[Selected excerpt Boundary: Start]

Sunday, September 24, 2017

Monday, September 18, 2017


Oh beautiful machines. I will have you out to play soon.
Bernina 1530
Elna Lotus SP

Friday, August 18, 2017

patriotic sewing

On the left is my grandmother, Cynthia Meerdink, with the Girls Society of the First Reformed Church of Hull, Iowa sewing a banner with stars for church members serving in the First World War.
About 1917.
Her brother Henry was a soldier in France at Verdun. Her boyfriend Jurrien Dykstra, who became her husband and my grandfather, (pictured below) was on the troop ship in New York Harbor when the armistice was signed.

Wednesday, August 02, 2017

farewell LeClaire

Farewell LeClaire. You shaped who we are as individuals and as a family. May you bless all who enter in.

Thursday, July 13, 2017

birthday fabric

Fabric gifts from my small group.
My request was for man-made objects.
Love them!

Monday, July 10, 2017


The block is Portuguese tile. Several commercial patterns are out there and lots of actual Portuguese tile floors and walls also. It is another example of robbing-peter-to-pay-paul fabric placement.

I drafted mine to a finished block size of 5 by 14 inches.
All cut from 3 inch strips.
Solid: two 3 by 7 1/2 inch rectangles, two 3 inch squares
Print: two 3 by 7 1/2 inch rectangles, two 3 inch squares

I was using my EZ angle to cut the corners, then read Bonnie Hunter's review of Doug Leko's Simple Folded Corner Ruler. I picked one up and like how the size adds stability and the markings add accuracy to this task.

[Selected excerpt Boundary: End]

### Problem
Write the next part of the sewing blog above, beginning after its final sentence about the Simple Folded Corner Ruler.

[Dataset Boundary: Start]

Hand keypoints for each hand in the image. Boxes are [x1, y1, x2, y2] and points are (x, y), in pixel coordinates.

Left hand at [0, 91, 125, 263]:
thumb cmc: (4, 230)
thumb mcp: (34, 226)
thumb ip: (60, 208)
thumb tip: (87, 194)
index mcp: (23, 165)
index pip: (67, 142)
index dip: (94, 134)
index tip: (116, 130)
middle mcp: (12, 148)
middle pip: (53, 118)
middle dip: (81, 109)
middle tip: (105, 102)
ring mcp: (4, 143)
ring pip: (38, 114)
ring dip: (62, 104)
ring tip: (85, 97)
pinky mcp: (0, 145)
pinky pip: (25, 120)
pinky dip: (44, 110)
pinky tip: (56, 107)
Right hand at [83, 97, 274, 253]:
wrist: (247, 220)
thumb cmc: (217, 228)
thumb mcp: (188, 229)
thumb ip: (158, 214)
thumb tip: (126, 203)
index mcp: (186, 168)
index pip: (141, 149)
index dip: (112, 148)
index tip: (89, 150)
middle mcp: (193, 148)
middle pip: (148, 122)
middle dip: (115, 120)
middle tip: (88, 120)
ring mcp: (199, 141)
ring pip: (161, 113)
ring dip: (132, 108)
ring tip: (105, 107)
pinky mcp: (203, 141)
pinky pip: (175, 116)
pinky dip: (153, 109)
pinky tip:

[Dataset Boundary: End]

### Task result
It is time to pack up my what remains in my sewing room.
I have kitted lots of projects to keep me going over the next months of being between places and to have ready when we get settled this fall.
Each has sample blocks ready to remind me what I was doing.

Sunday, July 09, 2017


An idea from Pinterest. I saw several quilts with this block and don't know who to attribute it to. If you know, please tell me.

I was using my EZ angle to cut the corners, then read Bonnie Hunter's review of Doug Leko's Simple Folded Corner Ruler. I picked one up and like how the size adds stability and the markings add accuracy to this task.

It is drafted to a 9 inch finished block.
Print: four 5 inch squares
Solid: two 3 inch squares, added with the sew and flip method.

Very simple.

Saturday, July 08, 2017


I was asked to make white paraments (used at Christmas and Easter) in honor of our retiring associate pastor, Avena Ward.
I used Michael Miller's Fairy Frost as I like the sheen it gives.
On the Sunday of her retirement I sat in the balcony with several friends who helped make major binding progress during the service.
At the reception members of the congregation were welcomed to add stitches.
I planned to remove what wasn't to my standard, but decided to leave them in. It was so much fun to see people delight to participate.

There is still some finishing work to be done. I'll get more photographs when they are installed.

Wednesday, July 05, 2017

visiting my quilts, Fourth of July

Quilt was made in 2015 with Deanna's fabulous sew-a-long at Wedding Dress Blue.

We had an enjoyable visit with my mother at my sister's house. Good to see my quilt. Great to see mom. 

Monday, July 03, 2017

tip # 39, photograph tops to find block errors

I occasionally find a block error only when looking at a photograph of the top.
The recent double four-patch quilt is an example of this. I made the top, admired it laid out on the floor, photographed it and posted it. Then after several days, I looked at the posted photograph again and noticed one four-patch was not in line. It amazes me that in the construction of the block and pressing it, in placing it in the layout, and in the time of looking at the top, I never caught it.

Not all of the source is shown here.